WHY HAS THIS LITTLE CAFÉ ON BOULEVARD ST-LAURENT WITH ITS ANCIENT FURNISHINGS, NEGLIGIBLE DESIGN, HUMDRUM WINDOWS, AND GENERIC SIGN BEEN A FIXTURE ON THE MONTRÉAL SCENE FOR SUCH A LONG TIME?
I dropped by hoping to meet Nadia, but as I hadn’t made an appointment, I met her mother, Luciana Barsetti-Serri, instead. A pleasant woman, she responded to all my questions and offered me a coffee too. The establishment was founded by her father Bruno in the 1950s, an era of large Italian immigration. The café attracted many Italian men who were alone with no place to spend their free time and socialize. About 50 clients can be seated here, and they serve coffee and sandwiches only – no alcohol. A secretary working for a local notary was the first to ask if women were welcome. Of course they were! This was during the 1970s when taverns everywhere were opening their doors to female clients. "Today the clientele is mixed, the majority being French-Canadian," explains Luciana, who is originally from Tuscany, but is now more Québecoise than Italian. Her daughters Nadia and Laura, and a grandson also work here.
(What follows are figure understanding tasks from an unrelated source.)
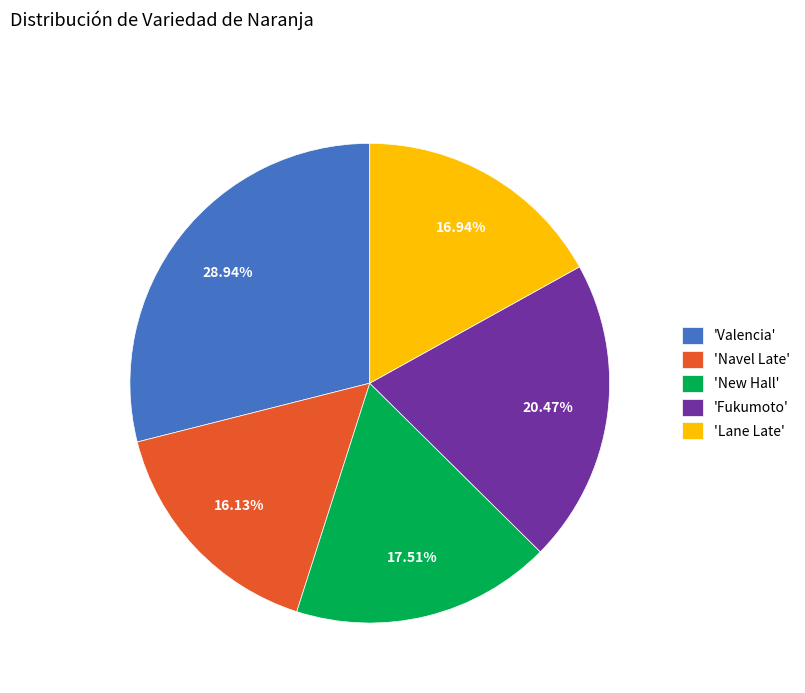

Count the number of slices in the pie.

5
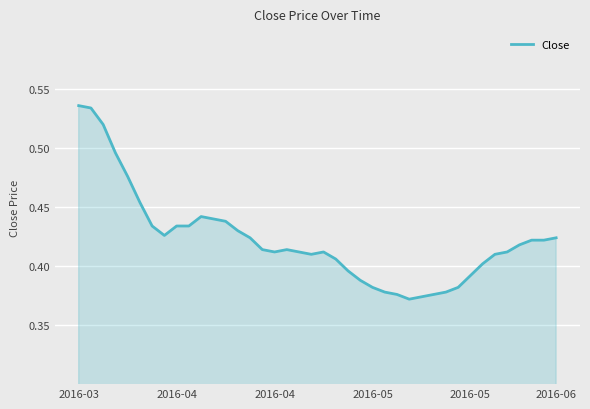

What is the difference between the second highest and second lowest values?

0.2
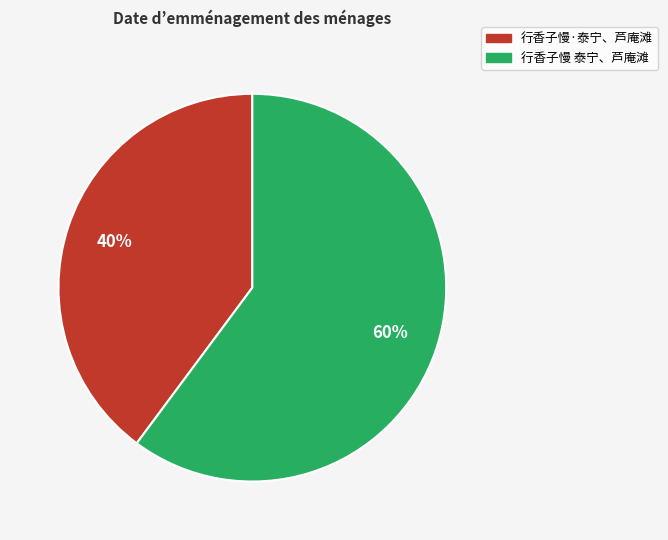

Rank the categories by value from lowest to highest.

行香子慢·泰宁、芦庵滩, 行香子慢 泰宁、芦庵滩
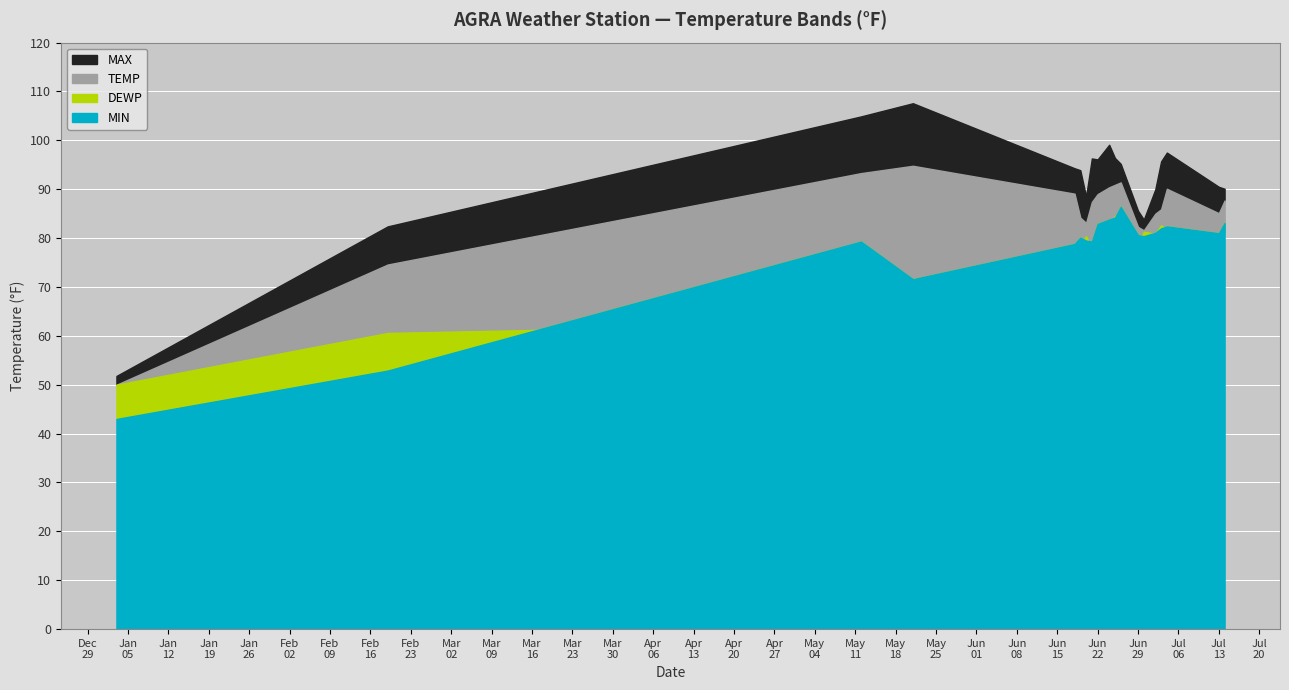

List the series in order of their peak value, lowest first.

DEWP, MIN, TEMP, MAX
There is a family atmosphere and the decor seems frozen in time – 1956 to be exact. “My clients tell me, "Don’t change a thing!" laughs Luciana, and yet the tired wooden chairs, the well-worn stools, and the other furnishings offer little to attract design enthusiasts. The only concession to modernity is the plasma television that attracts calcio and hockey fans on game days.
So why the stellar reputation? Their coffee, of course – Luciana makes her own blend – and affordable prices: $2.75 for a cappuccino and $1.75 for an espresso. Croissants and other goodies are served as well, including homemade roasted pork on ciabatta bread. It’s delicious, top-quality, family cuisine.
"There’s no terrace?" I ask. "It’s too dusty on St-Laurent," explains Luciana. In any case, it’s not a place where one goes to be seen. You go for a good cup of coffee, to meet friends, or chat with other patrons. While I was there, a client who had heard me asking why the place was so successful called out from the other end of the counter while showing me his bandaged arm, "We come to find comfort." So that’s Caffè Italia. A lesson in marketing: quality, good prices, consistency, and authenticity. We hope it will be here forever.